Byelorussia, only Lukashenko avoided voting. Russia, Yeltsin didn't care, for he only wanted to destroy the Union. Ukraine, it came up with several important observations, that the foreign policy could not be coordinated, that there could be no united armed forces, that there could be no concerted social and economic policy, but then what could there be? And everybody had his own money.

And the Belovezhye accords began to be disavowed for they only created a semblance of preserving the economic space and concerted actions and security matters. But the Russian Supreme Soviet did not react.

Someone shouted after the second or third speech that it was time to stop this. I think it was Sevostyanov who shouted that the most important thing was that Gorbachev would not longer be in the Kremlin. It seemed that everybody had gone mad. But the press kept silent. Intellectuals kept silent. The people kept silent and the army kept silent. And I was thinking, could it be true that only I needed the union state? Indeed, I had been accused of struggling to preserve the Union only in order to keep the post of president. I brushed this off and urged everybody to decide on the future of the Union and I said that I would write a statement refusing to participate in the next elections that were supposed to follow the adoption of the treaty. It was a dramatic situation, of course.
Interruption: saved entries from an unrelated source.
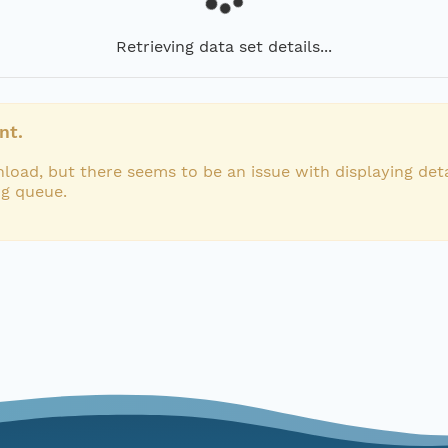
Retrieving data set details...
nt.
load, but there seems to be an issue with displaying deta
ng queue.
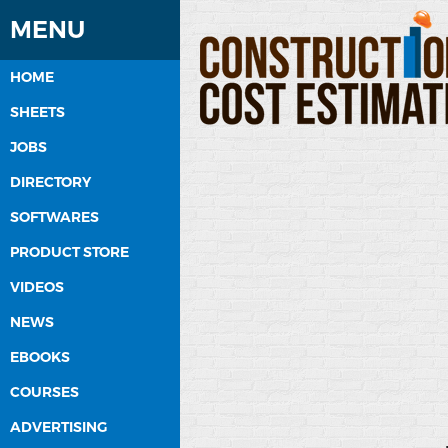
MENU
HOME
SHEETS
JOBS
DIRECTORY
SOFTWARES
PRODUCT STORE
VIDEOS
NEWS
EBOOKS
COURSES
ADVERTISING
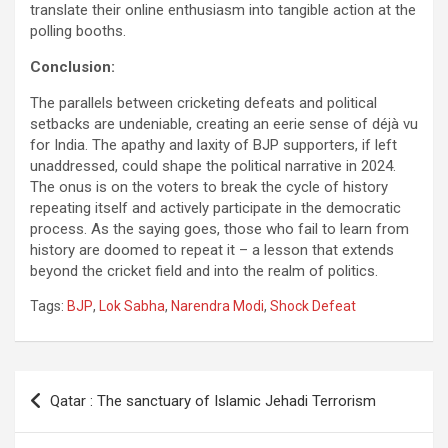
translate their online enthusiasm into tangible action at the
polling booths.
Conclusion:
The parallels between cricketing defeats and political
setbacks are undeniable, creating an eerie sense of déjà vu
for India. The apathy and laxity of BJP supporters, if left
unaddressed, could shape the political narrative in 2024.
The onus is on the voters to break the cycle of history
repeating itself and actively participate in the democratic
process. As the saying goes, those who fail to learn from
history are doomed to repeat it – a lesson that extends
beyond the cricket field and into the realm of politics.
Tags:
BJP
,
Lok Sabha
,
Narendra Modi
,
Shock Defeat
Post
Qatar : The sanctuary of Islamic Jehadi Terrorism
navigation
I appealed to the Alma-Ata meeting, and my appeal was published before the meeting, on the 19th, in all newspapers. If you read what I said there, everything was true except that things turned out to be even more dramatic. But no one in Alma-Ata paid my appeal any attention. They did not even discuss it. Then the day came, it was the 23rd, when I met with Yeltsin and we worked out a procedure, it was after the Alma-Ata agreement, for the Union administration to terminate its work. December 30 was the last day of work and we all moved out.
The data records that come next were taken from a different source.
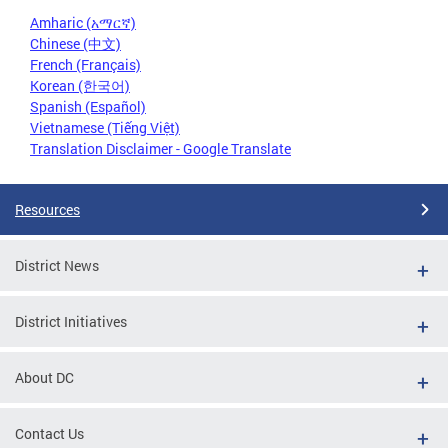
Amharic (አማርኛ)
Chinese (中文)
French (Français)
Korean (한국어)
Spanish (Español)
Vietnamese (Tiếng Việt)
Translation Disclaimer - Google Translate
Resources
District News
District Initiatives
About DC
Contact Us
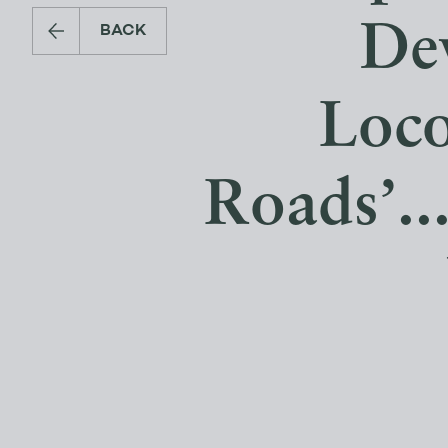
De
BACK
Loc
Roads’..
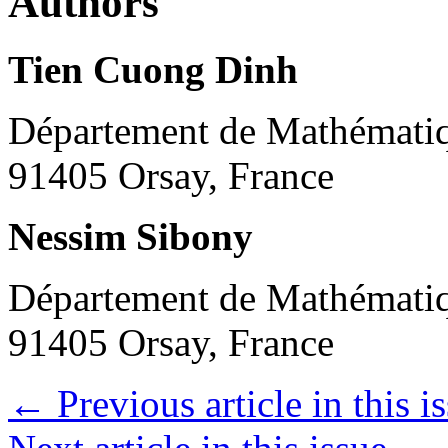
Authors
Tien Cuong Dinh
Département de Mathématiqu
91405 Orsay, France
Nessim Sibony
Département de Mathématiqu
91405 Orsay, France
←
Previous article in this i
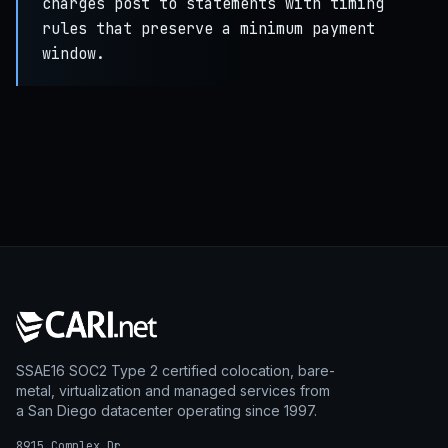
charges post to statements with timing
rules that preserve a minimum payment
window.
SSAE16 SOC2 Type 2 certified colocation, bare-
metal, virtualization and managed services from
a San Diego datacenter operating since 1997.
8915 Complex Dr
On the 25th I made a speech. I wanted to show you the last version of the speech, it's all covered with corrections. Yeltsin had to come to pick up the nuclear suitcase as was agreed. But he didn't come. Actually he was outraged by the fact that I had delivered my speech not the way we had agreed on. But then, what could I have agreed with him on? Did he want me to discuss my speech with him? I would have been ridiculous to make any deal with him. And yet I had to pass over the suitcase to make sure that the process did not become uncontrollable like the falling stone that can trigger an avalanche.

Yeltsin proposed to meet at the Kremlin on the neutral land so that I would bring him the suitcase to save him the trouble of picking it up. You may think, good God, these are the people who ran the country. What nonsense they were talking about. Right, I feel ashamed even to tell you about this.
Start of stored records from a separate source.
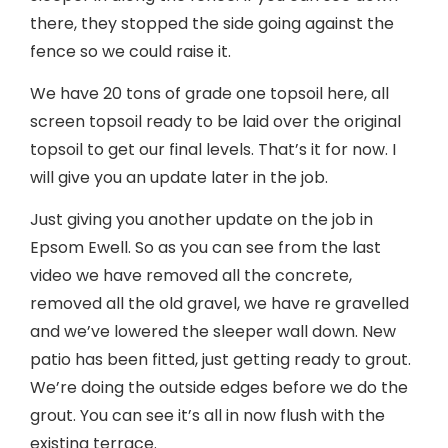
there, they stopped the side going against the
fence so we could raise it.
We have 20 tons of grade one topsoil here, all
screen topsoil ready to be laid over the original
topsoil to get our final levels. That’s it for now. I
will give you an update later in the job.
Just giving you another update on the job in
Epsom Ewell. So as you can see from the last
video we have removed all the concrete,
removed all the old gravel, we have re gravelled
and we’ve lowered the sleeper wall down. New
patio has been fitted, just getting ready to grout.
We’re doing the outside edges before we do the
grout. You can see it’s all in now flush with the
existing terrace.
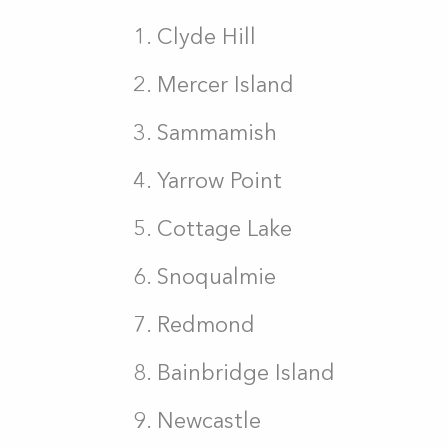
Clyde Hill
Mercer Island
Sammamish
Yarrow Point
Cottage Lake
Snoqualmie
Redmond
Bainbridge Island
Newcastle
You know, I propose to meet in the St. Catherine Hall. I told the generals, Take the suitcase, the letters and go give him this paper to sign and bring it back to me. Half an hour later everything was finished.

When I was delivering my speech, the flag was already being lowered. Everybody was in a hurry. And the following morning, at 8:00, I received a telephone call from my office because I was scheduled to meet with a Japanese delegation on the 30th. We still had five days before the meeting. Yeltsin, Khasbulatov and Burbulis got together in my office and drank a bottle of whisky for the victory.

I have never set my foot into that office again and I don't know what is there now. By the way, I have never talked to Yeltsin since then.